Timote Moleni

Personal information
- Full name: Timote Moleni
- Date of birth: 27 June 1969 (age 56)
- Place of birth: Tonga
- Position: Midfielder

Team information
- Current team: Tonga

Senior career*
- Years: Team / Apps / (Gls)
- 1996–2007: Kolofoʻou No.1

International career
- 1996–2001: Tonga / 8 / (2)

Managerial career
- 2012: Tonga U23
- 2013–2015: Tonga U17
- 2015–2023: Tonga
- 2017–2018: Veitongo FC
- 2019–2020: FC Ahau
- 2022–2023: Tonga U20
- 2022–2023: Veitongo FC

= Timote Moleni =

Tongan footballer

Timote Moleni (born 27 June 1969) is a former Tongan footballer who played as a midfielder. Moleni was appointed head coach of Tonga in 2015.

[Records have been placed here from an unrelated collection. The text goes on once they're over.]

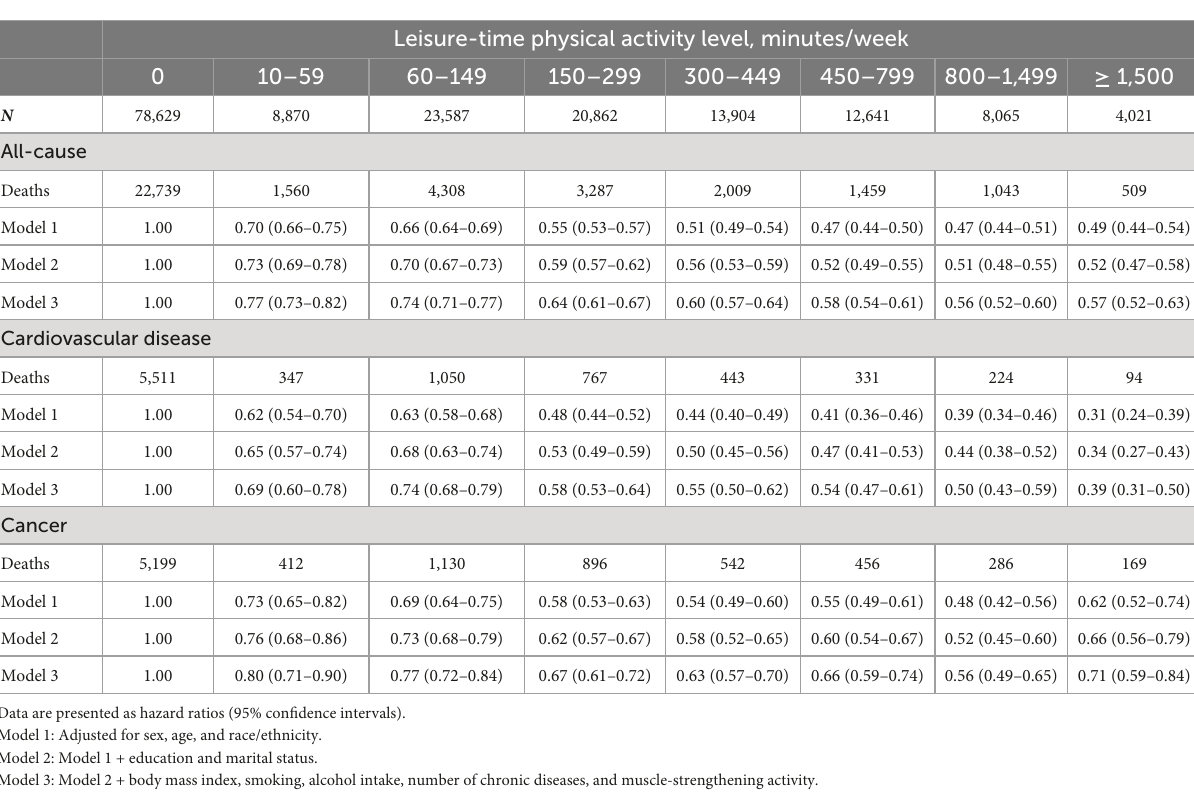
TABLE 2 Association between total leisure-time physical activity level and all-cause and cause-specific mortality.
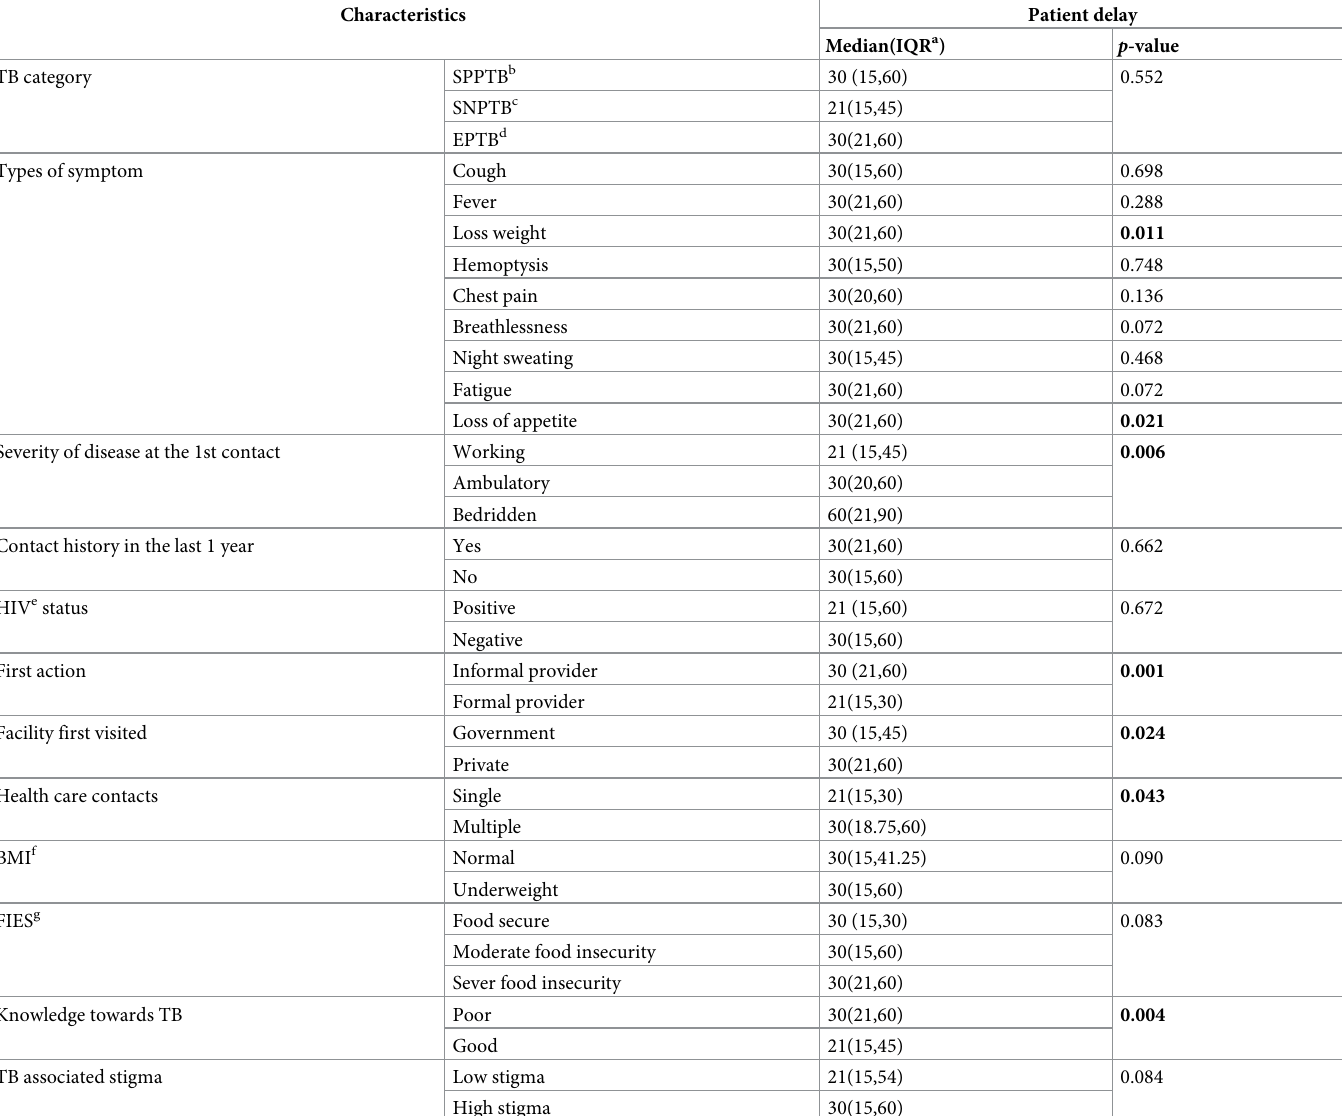
Table 4. Distribution of patient delay by socio-demographic, clinical variables and health-seeking trajectories, nonparametric (Mann–Whitney and Kruskal-Wallis) test (Continued)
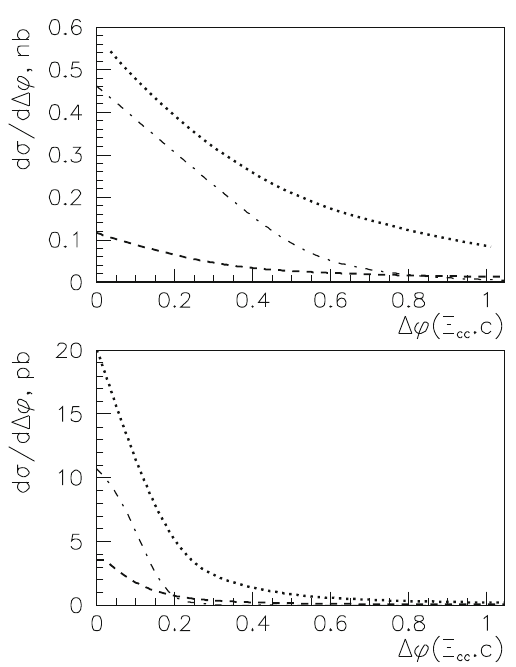
Fig. 2 The process g + g → Ξ cc + ¯ c + ¯ c ; azimuthal angle difference between the Ξ cc baryon and the comoving ¯ c -quark as seen under the different kinematic constraints. Upper panel: dotted, p Ξ T > 5 GeV, > 20 GeV; dashed, p Ξ > 20 GeV, p ∗ > 20 GeV; dash-dotted, p ∗ T T T > 50 GeV; m ∗ < E ∗ / 3. Lower panel: dotted, p Ξ T > 20 GeV, p ∗ T > 50 GeV; dash-dotted, m ∗ < E ∗ / 10 dashed, p Ξ T > 50 GeV, p ∗ T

In 2012 he managed the Tonga national under-23 football team for the 2012 OFC Men's Olympic Qualifying Tournament. In 2013 he managed the under-17 team for the 2013 OFC U-17 Championship. In 2015 he managed the national team for the world cup qualifiers. He has also managed Veitongo FC in the Tonga Major League and OFC Champions League.